Copyright: Fotologic/
Copyright: Fotologic/

I was pleased to hear the latest announcement from the government promise to protect more leaseholders from the costs of dangerous cladding and other fire safety problems. This is long overdue.

From my work as Shadow Housing Secretary, until May 2021, and in my ongoing campaigning in Bristol, I have seen how this crisis has devastated people’s lives since the Grenfell Tower disaster in 2017. I recently compiled many Bristolians’ experiences in a letter to Michael Gove.

The government had originally proposed that people in buildings below 18 metres tall would be forced to take out loans to fix flammable cladding. This new announcement is a U-turn, instead forcing developers to pay the costs of their own corner-cutting and mistakes.

This proposal is similar to a solution Labour has been pushing for a long time.

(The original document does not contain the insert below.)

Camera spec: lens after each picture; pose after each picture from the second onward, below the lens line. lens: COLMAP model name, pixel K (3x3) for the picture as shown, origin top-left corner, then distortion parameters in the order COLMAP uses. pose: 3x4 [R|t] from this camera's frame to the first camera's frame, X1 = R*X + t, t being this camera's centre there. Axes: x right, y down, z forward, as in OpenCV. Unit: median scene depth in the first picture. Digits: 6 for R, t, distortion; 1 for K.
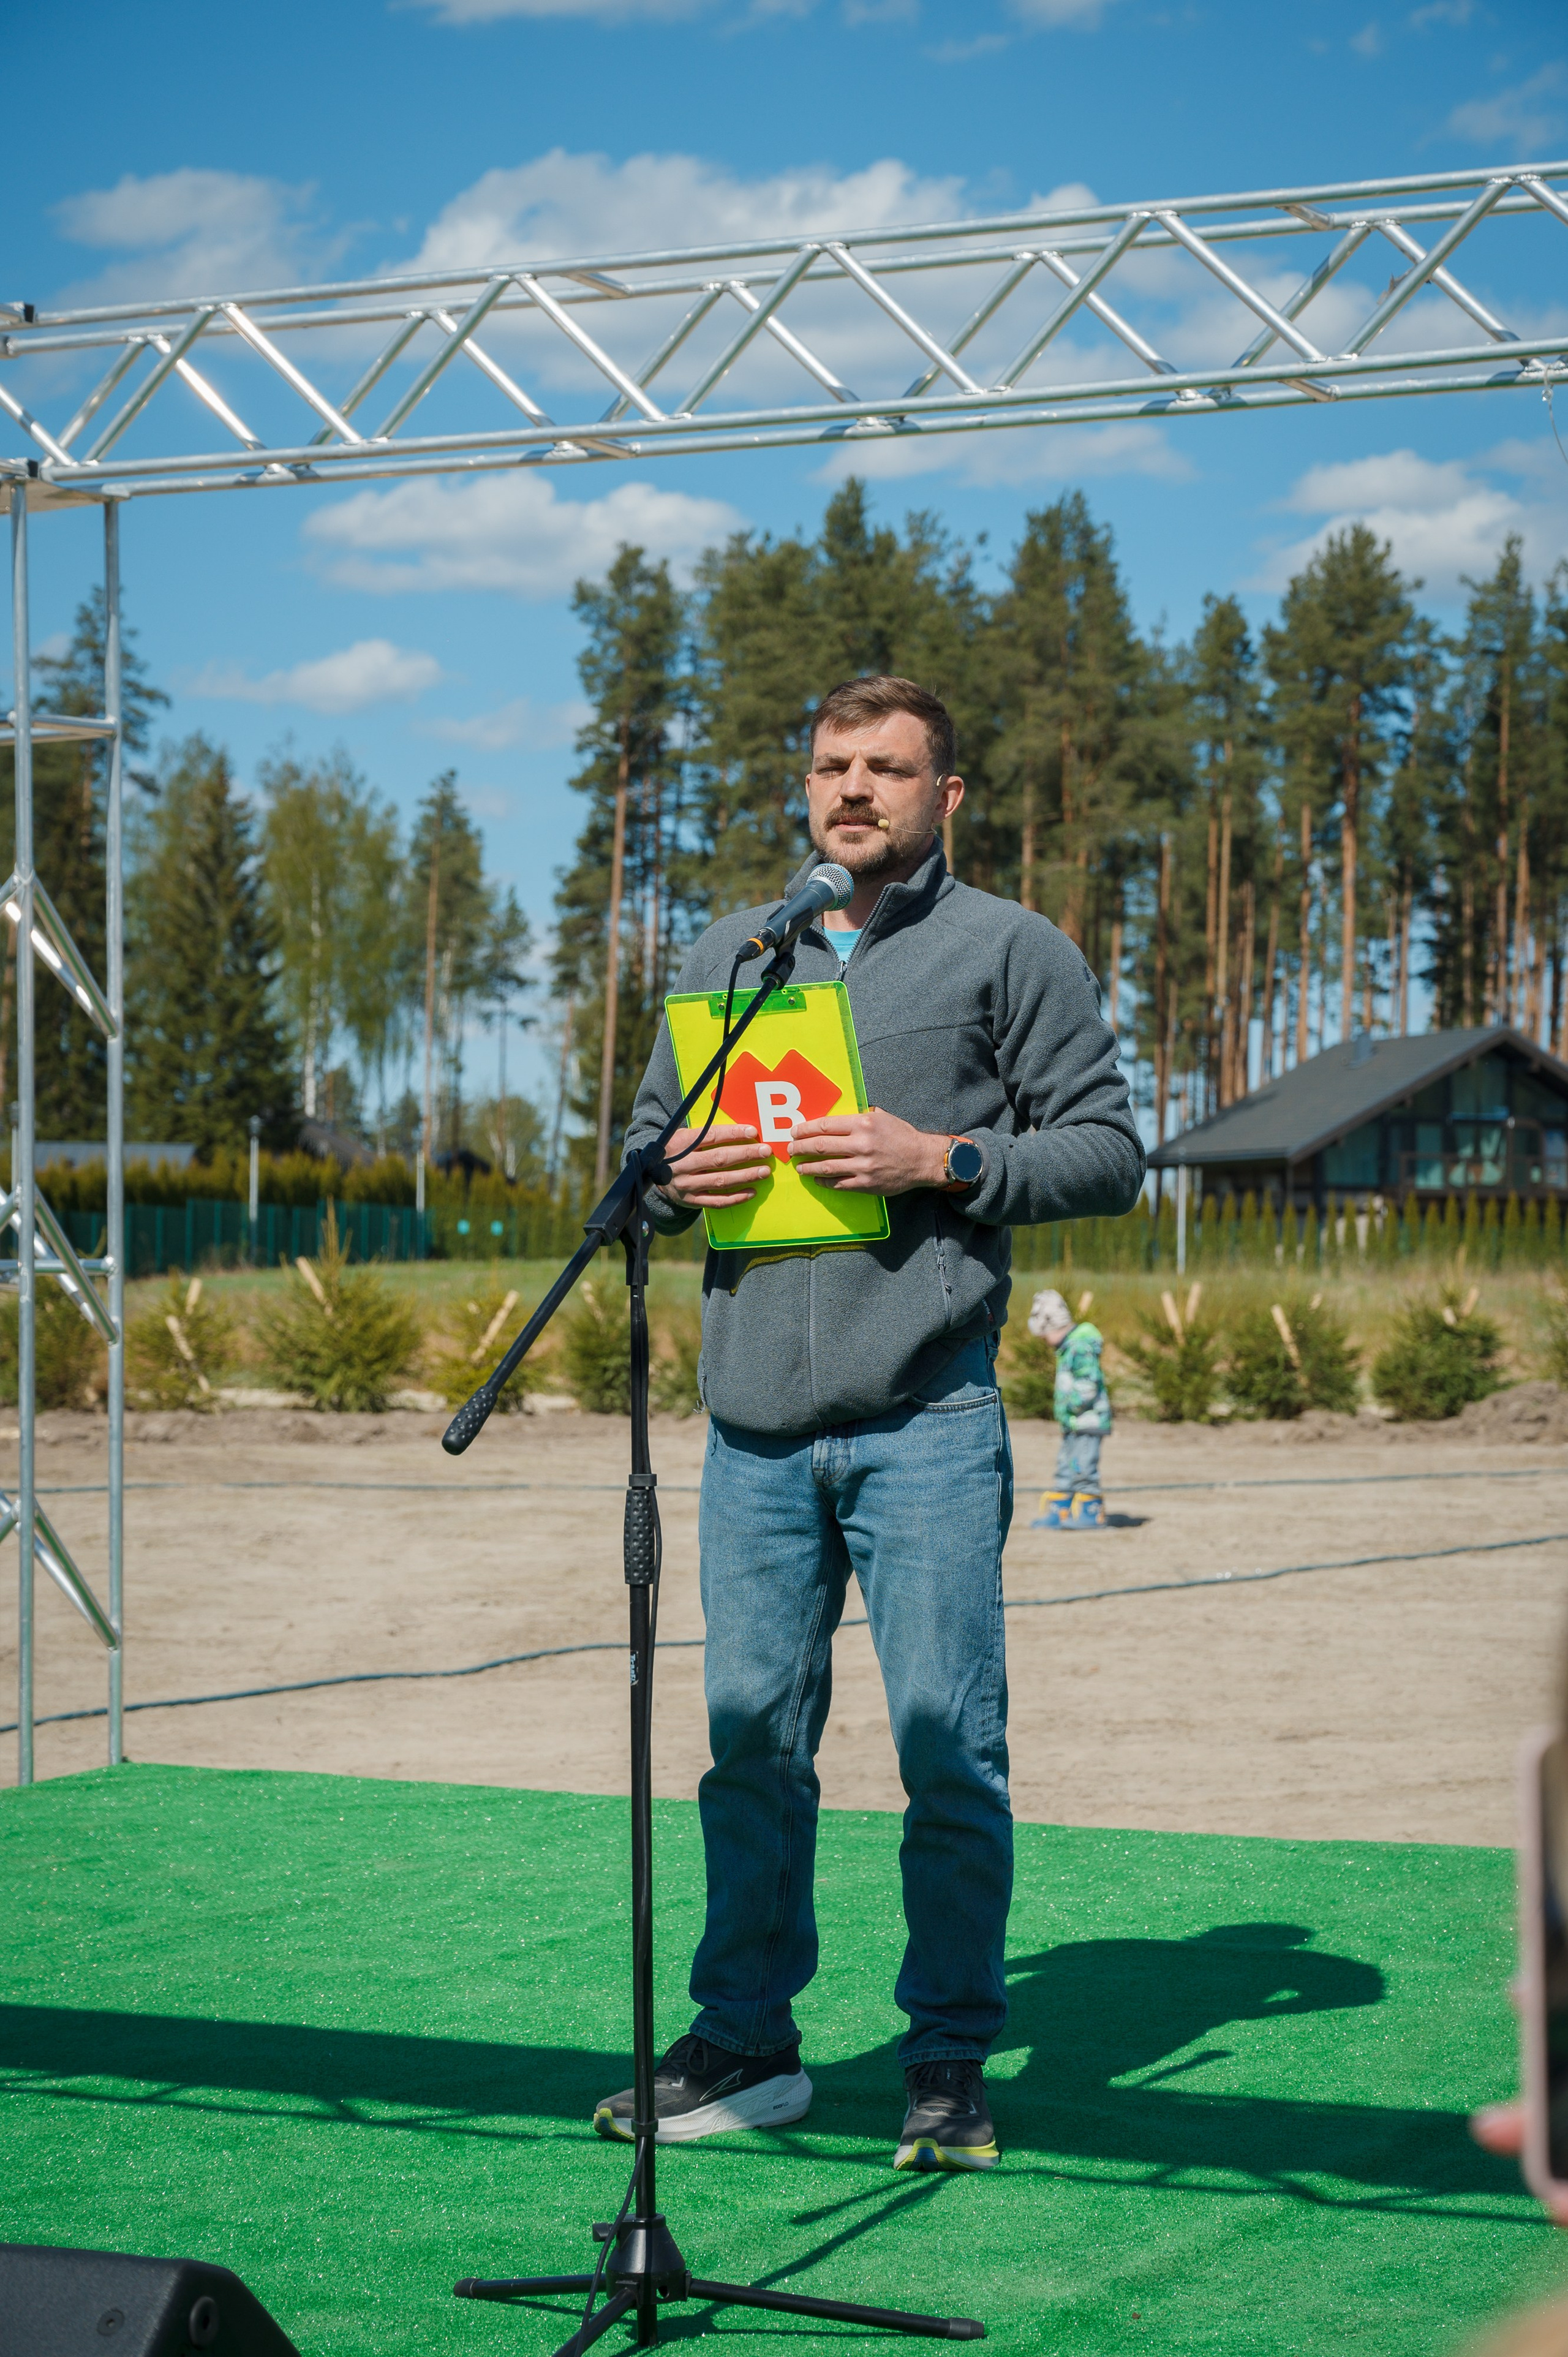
lens RADIAL K [[4724.2, 0, 791.7], [0, 4724.2, 1176.0], [0, 0, 1]] dist [0.005344, 0.000000]
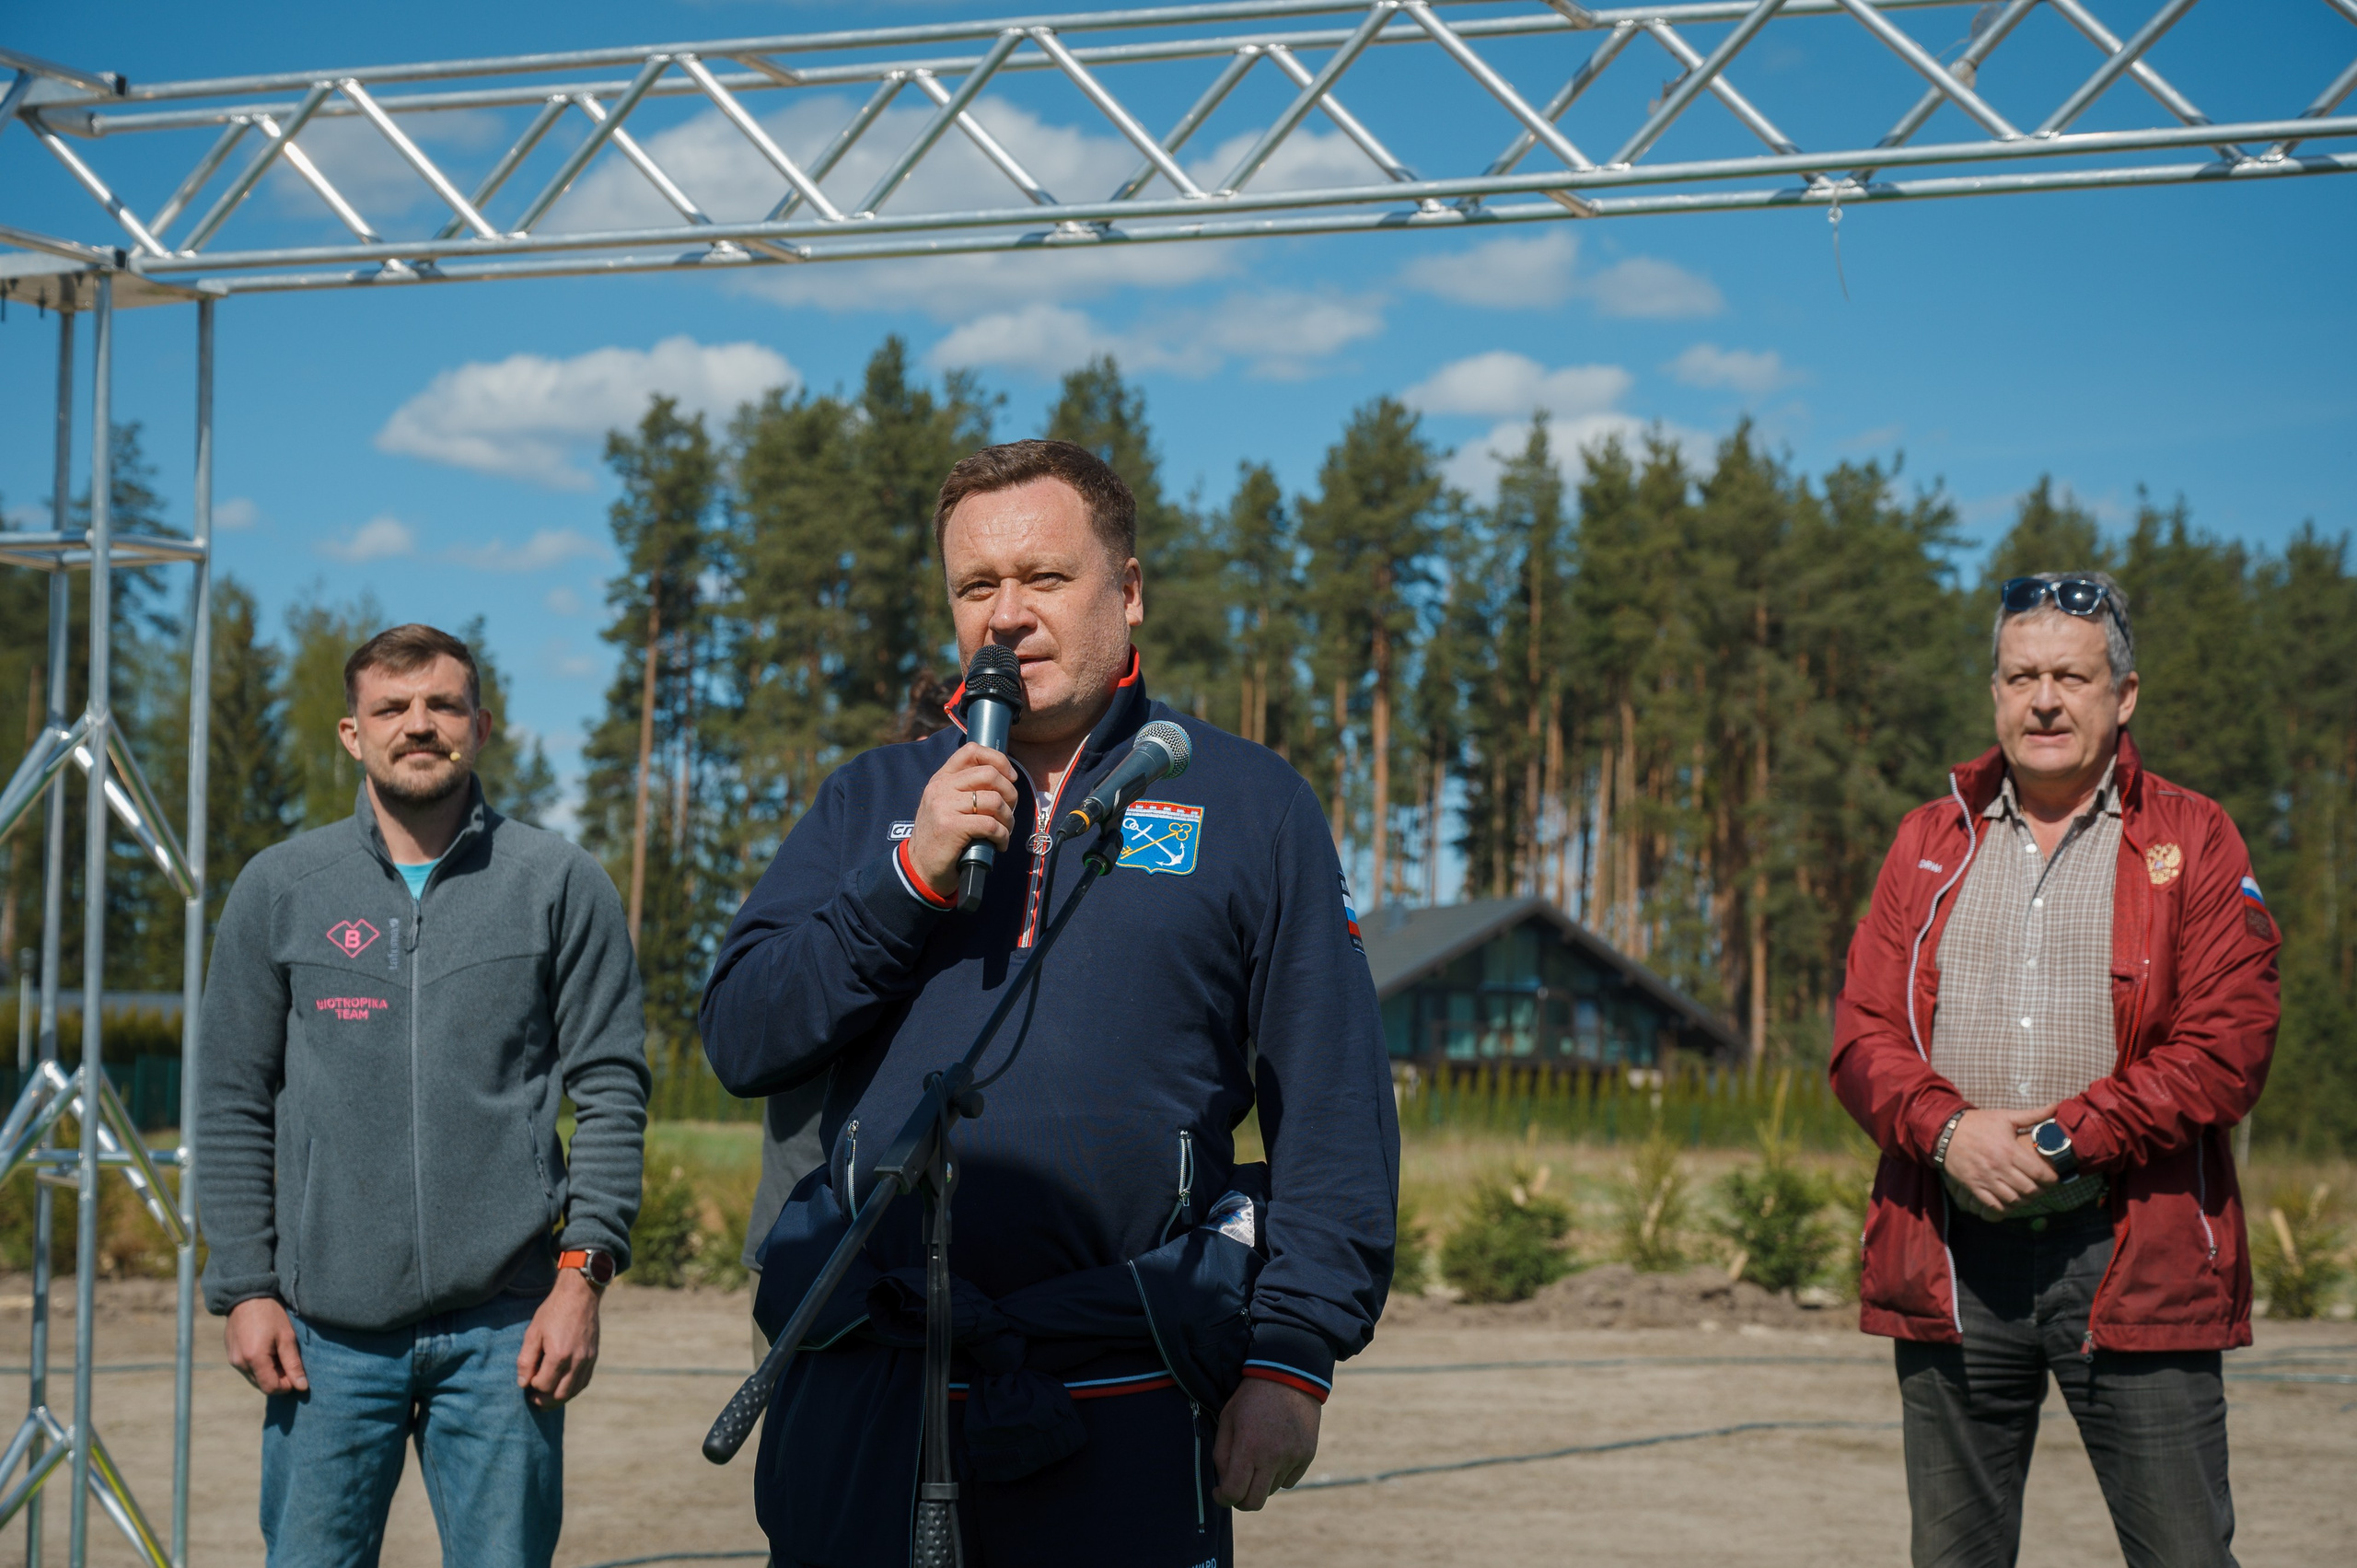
lens RADIAL K [[4724.3, 0, 1157.4], [0, 4724.3, 792.3], [0, 0, 1]] dist [0.005344, 0.000000]
pose [[0.997178, 0.018556, 0.072749, -0.028845], [-0.014784, 0.998535, -0.052050, -0.006141], [-0.073608, 0.050827, 0.995991, 0.105554]]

The Tory government has long fought against taking this step. Ministers have repeatedly prioritised the interests of of property developers, many of whom donate vast sums to the Tory party. But it seems they are now being forced to do the right thing, thanks to campaigning by activists and Labour.

I’d like to congratulate everyone who has pushed for this change over many years. It has been hard won. Many of the activists campaigning hard for this change have also suffered immense stress and anxiety, trapped in dangerous flats with mounting bills.

But before we celebrate Michael Gove’s apparent change of heart, I think we should be cautious. It is not clear how the policy will be funded or enforced.

Furthermore, affected residents should be wary of trusting the Tories’ word on this. We have been here before. When I was Shadow Housing Secretary, my team and I counted 17 instances when government ministers (including Prime Ministers May and Johnson) had promised that leaseholders would not pay for a problem they did not cause. Subsequent policies broke this promise, heaping eye-watering costs onto leaseholders.

In fact, ministers have broken many other promises when it comes to cladding – and residents have often ended up losing out.

I will examine the detail of these announcements and keep fighting for justice. There is still a long way to go towards fixing this crisis. But the announcement yesterday was a step in the right direction.